What needs to be done: Please retype all of the entries that follow, leaving the images out.

== == ==

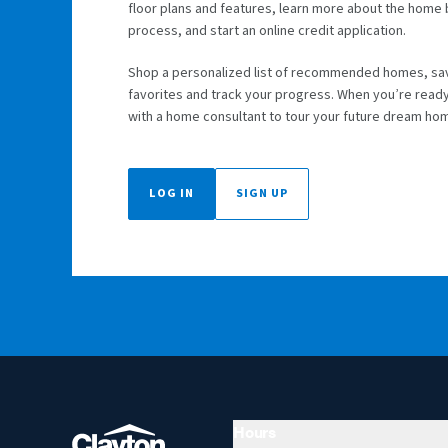
floor plans and features, learn more about the home
process, and start an online credit application.
Shop a personalized list of recommended homes, sa
favorites and track your progress. When you’re read
with a home consultant to tour your future dream ho
LOG IN
SIGN UP
Hours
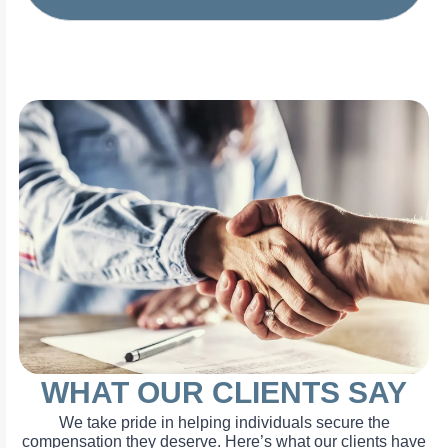
WHAT OUR CLIENTS SAY
We take pride in helping individuals secure the
compensation they deserve. Here’s what our clients have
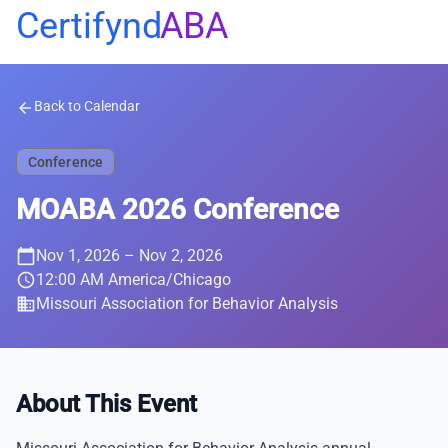
Certifynd
ABA
Back to Calendar
arrow_back
Conference
MOABA 2026 Conference
calendar_today
Nov 1, 2026
– Nov 2, 2026
schedule
12:00 AM America/Chicago
business
Missouri Association for Behavior Analysis
About This Event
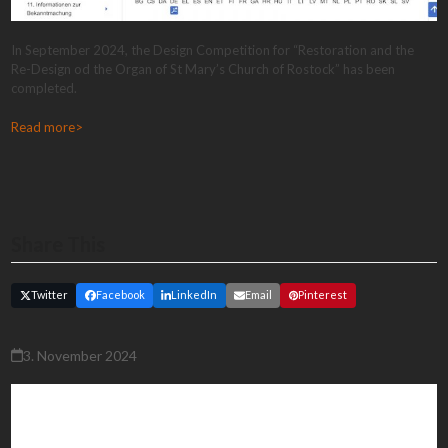
In September 2024, the Design Competition for “Restoration and the
Re-Design od the Organ of St Mary’s Church of Rostock” has been
completed.
Read more>
Share This
Twitter
Facebook
LinkedIn
Email
Pinterest
3. November 2024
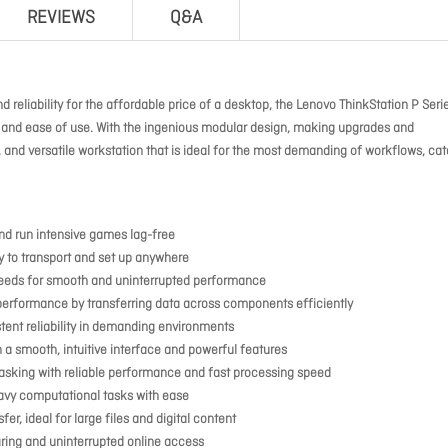
REVIEWS
Q&A
d reliability for the affordable price of a desktop, the Lenovo ThinkStation P Seri
ty and ease of use. With the ingenious modular design, making upgrades and
, and versatile workstation that is ideal for the most demanding of workflows, cat
nd run intensive games lag-free
sy to transport and set up anywhere
needs for smooth and uninterrupted performance
formance by transferring data across components efficiently
tent reliability in demanding environments
 a smooth, intuitive interface and powerful features
asking with reliable performance and fast processing speed
avy computational tasks with ease
er, ideal for large files and digital content
aring and uninterrupted online access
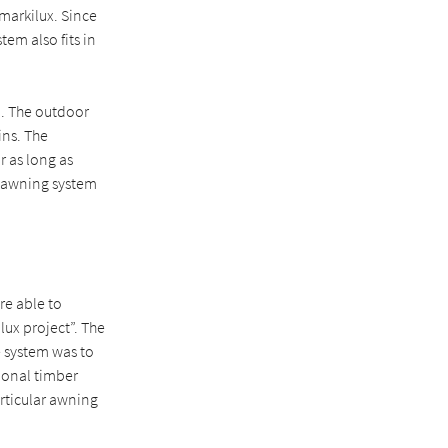
markilux. Since
tem also fits in
on. The outdoor
ins. The
r as long as
t awning system
re able to
lux project”. The
e system was to
ional timber
articular awning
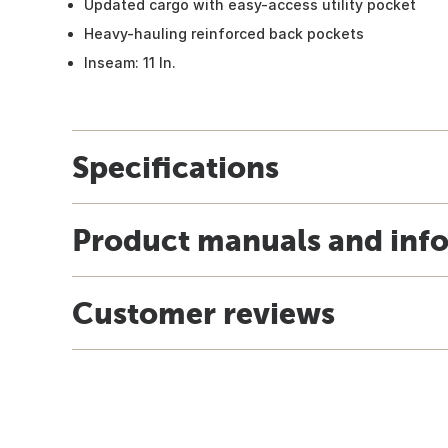
Updated cargo with easy-access utility pocket
Heavy-hauling reinforced back pockets
Inseam: 11 In.
Specifications
Product manuals and inf
Customer reviews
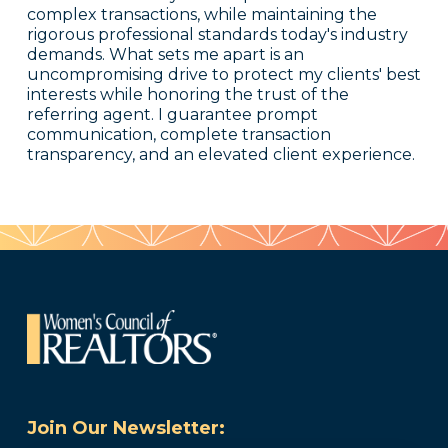
complex transactions, while maintaining the
rigorous professional standards today's industry
demands. What sets me apart is an
uncompromising drive to protect my clients' best
interests while honoring the trust of the
referring agent. I guarantee prompt
communication, complete transaction
transparency, and an elevated client experience.
Join Our Newsletter:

== == ==

Exercise solution:
floor plans and features, learn more about the home
process, and start an online credit application.
Shop a personalized list of recommended homes, sa
favorites and track your progress. When you’re read
with a home consultant to tour your future dream ho
LOG IN
SIGN UP
Hours
WHAT OUR CLIENTS SAY
We take pride in helping individuals secure the
compensation they deserve. Here’s what our clients have
Certifynd
ABA
Back to Calendar
arrow_back
Conference
MOABA 2026 Conference
calendar_today
Nov 1, 2026
– Nov 2, 2026
schedule
12:00 AM America/Chicago
business
Missouri Association for Behavior Analysis
About This Event
In September 2024, the Design Competition for “Restoration and the
Re-Design od the Organ of St Mary’s Church of Rostock” has been
completed.
Read more>
Share This
Twitter
Facebook
LinkedIn
Email
Pinterest
3. November 2024
REVIEWS
Q&A
d reliability for the affordable price of a desktop, the Lenovo ThinkStation P Seri
ty and ease of use. With the ingenious modular design, making upgrades and
, and versatile workstation that is ideal for the most demanding of workflows, cat
nd run intensive games lag-free
sy to transport and set up anywhere
needs for smooth and uninterrupted performance
formance by transferring data across components efficiently
tent reliability in demanding environments
 a smooth, intuitive interface and powerful features
asking with reliable performance and fast processing speed
avy computational tasks with ease
er, ideal for large files and digital content
aring and uninterrupted online access
markilux. Since
tem also fits in
on. The outdoor
ins. The
r as long as
t awning system
re able to
lux project”. The
e system was to
ional timber
articular awning
Updated cargo with easy-access utility pocket
Heavy-hauling reinforced back pockets
Inseam: 11 In.
Specifications
Product manuals and inf
Customer reviews
complex transactions, while maintaining the
rigorous professional standards today's industry
demands. What sets me apart is an
uncompromising drive to protect my clients' best
interests while honoring the trust of the
referring agent. I guarantee prompt
communication, complete transaction
transparency, and an elevated client experience.
Join Our Newsletter:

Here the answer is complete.